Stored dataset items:
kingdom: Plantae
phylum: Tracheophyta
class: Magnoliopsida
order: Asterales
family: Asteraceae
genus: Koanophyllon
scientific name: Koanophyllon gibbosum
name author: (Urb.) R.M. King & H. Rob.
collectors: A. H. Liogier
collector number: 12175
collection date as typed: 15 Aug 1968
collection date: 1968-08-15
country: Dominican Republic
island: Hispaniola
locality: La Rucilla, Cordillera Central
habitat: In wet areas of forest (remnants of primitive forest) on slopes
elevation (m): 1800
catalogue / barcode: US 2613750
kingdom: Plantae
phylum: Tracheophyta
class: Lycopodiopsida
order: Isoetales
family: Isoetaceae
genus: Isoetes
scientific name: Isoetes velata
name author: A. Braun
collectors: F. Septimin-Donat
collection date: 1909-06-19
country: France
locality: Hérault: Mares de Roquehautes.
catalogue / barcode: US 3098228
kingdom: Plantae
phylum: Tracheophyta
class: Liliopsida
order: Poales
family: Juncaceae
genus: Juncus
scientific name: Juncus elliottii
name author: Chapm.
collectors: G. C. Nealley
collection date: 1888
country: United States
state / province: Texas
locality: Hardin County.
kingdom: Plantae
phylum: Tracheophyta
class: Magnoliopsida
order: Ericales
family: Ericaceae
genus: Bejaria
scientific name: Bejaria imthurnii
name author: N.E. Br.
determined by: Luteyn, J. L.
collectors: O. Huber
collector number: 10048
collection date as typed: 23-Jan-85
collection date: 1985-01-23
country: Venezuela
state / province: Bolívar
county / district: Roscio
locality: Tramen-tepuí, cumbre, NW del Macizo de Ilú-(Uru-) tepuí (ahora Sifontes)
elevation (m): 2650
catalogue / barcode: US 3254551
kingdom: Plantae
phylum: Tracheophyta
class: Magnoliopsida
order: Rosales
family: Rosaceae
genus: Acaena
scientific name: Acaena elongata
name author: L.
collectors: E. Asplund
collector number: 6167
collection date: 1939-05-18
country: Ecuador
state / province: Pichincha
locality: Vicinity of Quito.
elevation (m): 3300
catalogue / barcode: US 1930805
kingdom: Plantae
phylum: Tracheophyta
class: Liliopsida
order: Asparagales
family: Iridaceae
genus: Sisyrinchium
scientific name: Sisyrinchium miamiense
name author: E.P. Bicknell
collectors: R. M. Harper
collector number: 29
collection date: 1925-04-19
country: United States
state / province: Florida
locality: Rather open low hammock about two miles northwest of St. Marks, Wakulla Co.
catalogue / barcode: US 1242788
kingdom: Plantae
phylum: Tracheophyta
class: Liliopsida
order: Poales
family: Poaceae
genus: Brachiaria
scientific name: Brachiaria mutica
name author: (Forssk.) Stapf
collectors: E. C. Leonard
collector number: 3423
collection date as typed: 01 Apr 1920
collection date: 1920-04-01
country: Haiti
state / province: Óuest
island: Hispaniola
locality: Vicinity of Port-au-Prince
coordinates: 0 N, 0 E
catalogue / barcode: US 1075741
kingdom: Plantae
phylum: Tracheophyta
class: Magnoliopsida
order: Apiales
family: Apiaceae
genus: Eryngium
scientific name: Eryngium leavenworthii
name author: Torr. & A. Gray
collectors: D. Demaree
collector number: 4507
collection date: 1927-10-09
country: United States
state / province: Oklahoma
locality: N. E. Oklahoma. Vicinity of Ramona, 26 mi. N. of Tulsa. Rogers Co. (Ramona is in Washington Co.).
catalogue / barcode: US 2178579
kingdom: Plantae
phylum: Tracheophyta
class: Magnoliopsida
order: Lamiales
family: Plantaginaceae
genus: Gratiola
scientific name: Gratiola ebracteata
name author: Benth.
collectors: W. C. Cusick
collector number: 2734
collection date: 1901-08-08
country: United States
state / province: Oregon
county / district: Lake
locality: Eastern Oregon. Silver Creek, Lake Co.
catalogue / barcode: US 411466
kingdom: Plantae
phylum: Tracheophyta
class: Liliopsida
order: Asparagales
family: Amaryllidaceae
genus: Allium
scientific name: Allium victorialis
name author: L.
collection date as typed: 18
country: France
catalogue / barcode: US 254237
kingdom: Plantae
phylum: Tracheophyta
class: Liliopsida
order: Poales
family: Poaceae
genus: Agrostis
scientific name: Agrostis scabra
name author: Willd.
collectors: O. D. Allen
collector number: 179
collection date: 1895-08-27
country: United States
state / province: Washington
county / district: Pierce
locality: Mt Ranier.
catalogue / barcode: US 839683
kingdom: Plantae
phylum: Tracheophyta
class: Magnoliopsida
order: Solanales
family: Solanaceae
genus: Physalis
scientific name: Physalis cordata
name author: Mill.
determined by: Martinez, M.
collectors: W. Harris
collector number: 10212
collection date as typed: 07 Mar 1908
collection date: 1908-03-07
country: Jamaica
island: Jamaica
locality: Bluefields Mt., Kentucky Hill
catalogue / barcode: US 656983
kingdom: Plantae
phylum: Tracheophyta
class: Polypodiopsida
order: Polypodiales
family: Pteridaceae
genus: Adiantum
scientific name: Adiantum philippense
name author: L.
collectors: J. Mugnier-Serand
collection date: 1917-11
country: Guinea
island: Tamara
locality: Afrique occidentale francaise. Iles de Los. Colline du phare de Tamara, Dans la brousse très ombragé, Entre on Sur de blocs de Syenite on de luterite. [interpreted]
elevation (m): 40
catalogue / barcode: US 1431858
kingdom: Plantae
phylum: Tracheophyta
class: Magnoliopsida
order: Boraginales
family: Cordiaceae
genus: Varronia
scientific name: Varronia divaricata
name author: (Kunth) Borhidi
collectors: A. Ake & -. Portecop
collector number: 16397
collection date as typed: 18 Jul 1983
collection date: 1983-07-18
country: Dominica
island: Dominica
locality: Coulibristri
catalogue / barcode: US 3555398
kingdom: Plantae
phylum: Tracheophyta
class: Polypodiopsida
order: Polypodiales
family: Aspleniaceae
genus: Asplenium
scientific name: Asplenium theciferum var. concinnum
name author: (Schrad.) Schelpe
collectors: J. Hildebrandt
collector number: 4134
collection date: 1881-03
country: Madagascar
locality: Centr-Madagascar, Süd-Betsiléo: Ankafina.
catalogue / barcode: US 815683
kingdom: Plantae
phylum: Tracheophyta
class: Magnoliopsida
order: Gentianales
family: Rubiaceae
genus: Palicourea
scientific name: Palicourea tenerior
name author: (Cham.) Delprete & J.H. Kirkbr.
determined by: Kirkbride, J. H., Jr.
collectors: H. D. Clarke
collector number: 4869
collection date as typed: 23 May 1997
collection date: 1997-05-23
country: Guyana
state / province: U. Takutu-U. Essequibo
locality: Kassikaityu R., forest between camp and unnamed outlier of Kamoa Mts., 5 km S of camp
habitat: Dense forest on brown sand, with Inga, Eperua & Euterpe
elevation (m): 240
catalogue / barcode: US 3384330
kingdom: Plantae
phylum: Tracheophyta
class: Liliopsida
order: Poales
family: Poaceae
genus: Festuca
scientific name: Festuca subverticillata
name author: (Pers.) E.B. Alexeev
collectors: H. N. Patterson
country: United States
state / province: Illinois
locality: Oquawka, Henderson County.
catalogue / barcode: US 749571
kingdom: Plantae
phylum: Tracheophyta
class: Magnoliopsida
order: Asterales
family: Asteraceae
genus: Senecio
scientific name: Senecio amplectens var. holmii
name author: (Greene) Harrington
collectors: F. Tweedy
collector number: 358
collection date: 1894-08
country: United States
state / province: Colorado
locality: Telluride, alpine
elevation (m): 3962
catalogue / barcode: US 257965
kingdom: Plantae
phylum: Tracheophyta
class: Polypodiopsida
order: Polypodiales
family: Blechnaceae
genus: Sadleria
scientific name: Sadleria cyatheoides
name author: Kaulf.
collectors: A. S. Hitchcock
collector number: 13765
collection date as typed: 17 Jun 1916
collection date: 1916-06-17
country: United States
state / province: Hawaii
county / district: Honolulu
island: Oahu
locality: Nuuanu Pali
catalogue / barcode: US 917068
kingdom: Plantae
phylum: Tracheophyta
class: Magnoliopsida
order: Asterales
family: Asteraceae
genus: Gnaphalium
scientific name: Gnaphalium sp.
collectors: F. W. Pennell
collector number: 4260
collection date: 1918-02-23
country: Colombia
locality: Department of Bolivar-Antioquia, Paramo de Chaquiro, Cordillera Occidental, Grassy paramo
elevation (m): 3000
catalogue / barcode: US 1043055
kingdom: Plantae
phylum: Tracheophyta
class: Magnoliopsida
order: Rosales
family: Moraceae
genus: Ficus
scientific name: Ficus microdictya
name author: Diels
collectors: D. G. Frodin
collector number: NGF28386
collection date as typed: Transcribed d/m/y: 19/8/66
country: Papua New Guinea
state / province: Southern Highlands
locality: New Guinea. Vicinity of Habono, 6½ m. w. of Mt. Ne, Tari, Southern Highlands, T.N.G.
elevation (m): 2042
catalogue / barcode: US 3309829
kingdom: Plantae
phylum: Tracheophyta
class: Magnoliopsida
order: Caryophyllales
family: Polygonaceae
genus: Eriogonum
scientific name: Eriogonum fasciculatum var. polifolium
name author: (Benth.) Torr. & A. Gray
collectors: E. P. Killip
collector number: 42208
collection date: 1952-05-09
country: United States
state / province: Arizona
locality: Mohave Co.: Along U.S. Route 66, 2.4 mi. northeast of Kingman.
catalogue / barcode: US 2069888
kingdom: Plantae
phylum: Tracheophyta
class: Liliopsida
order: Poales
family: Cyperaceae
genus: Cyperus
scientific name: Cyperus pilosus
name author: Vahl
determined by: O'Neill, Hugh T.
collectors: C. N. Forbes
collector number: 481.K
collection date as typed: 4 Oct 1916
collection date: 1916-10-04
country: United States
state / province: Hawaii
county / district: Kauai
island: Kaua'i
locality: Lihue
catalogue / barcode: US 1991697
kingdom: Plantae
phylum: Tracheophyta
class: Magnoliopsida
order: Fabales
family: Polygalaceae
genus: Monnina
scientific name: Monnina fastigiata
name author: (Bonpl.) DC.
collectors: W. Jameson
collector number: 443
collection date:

▸ **EXERCISE PROMPT**: From the line with "collection date: 1985-01-23" up to and including the line with "family: Plantaginaceae", swap "collectors" for "collected by" and reproduce only those lines, leaving everything else unchanged.

▸ **EXPECTED ANSWER**:
collection date: 1985-01-23
country: Venezuela
state / province: Bolívar
county / district: Roscio
locality: Tramen-tepuí, cumbre, NW del Macizo de Ilú-(Uru-) tepuí (ahora Sifontes)
elevation (m): 2650
catalogue / barcode: US 3254551
kingdom: Plantae
phylum: Tracheophyta
class: Magnoliopsida
order: Rosales
family: Rosaceae
genus: Acaena
scientific name: Acaena elongata
name author: L.
collected by: E. Asplund
collector number: 6167
collection date: 1939-05-18
country: Ecuador
state / province: Pichincha
locality: Vicinity of Quito.
elevation (m): 3300
catalogue / barcode: US 1930805
kingdom: Plantae
phylum: Tracheophyta
class: Liliopsida
order: Asparagales
family: Iridaceae
genus: Sisyrinchium
scientific name: Sisyrinchium miamiense
name author: E.P. Bicknell
collected by: R. M. Harper
collector number: 29
collection date: 1925-04-19
country: United States
state / province: Florida
locality: Rather open low hammock about two miles northwest of St. Marks, Wakulla Co.
catalogue / barcode: US 1242788
kingdom: Plantae
phylum: Tracheophyta
class: Liliopsida
order: Poales
family: Poaceae
genus: Brachiaria
scientific name: Brachiaria mutica
name author: (Forssk.) Stapf
collected by: E. C. Leonard
collector number: 3423
collection date as typed: 01 Apr 1920
collection date: 1920-04-01
country: Haiti
state / province: Óuest
island: Hispaniola
locality: Vicinity of Port-au-Prince
coordinates: 0 N, 0 E
catalogue / barcode: US 1075741
kingdom: Plantae
phylum: Tracheophyta
class: Magnoliopsida
order: Apiales
family: Apiaceae
genus: Eryngium
scientific name: Eryngium leavenworthii
name author: Torr. & A. Gray
collected by: D. Demaree
collector number: 4507
collection date: 1927-10-09
country: United States
state / province: Oklahoma
locality: N. E. Oklahoma. Vicinity of Ramona, 26 mi. N. of Tulsa. Rogers Co. (Ramona is in Washington Co.).
catalogue / barcode: US 2178579
kingdom: Plantae
phylum: Tracheophyta
class: Magnoliopsida
order: Lamiales
family: Plantaginaceae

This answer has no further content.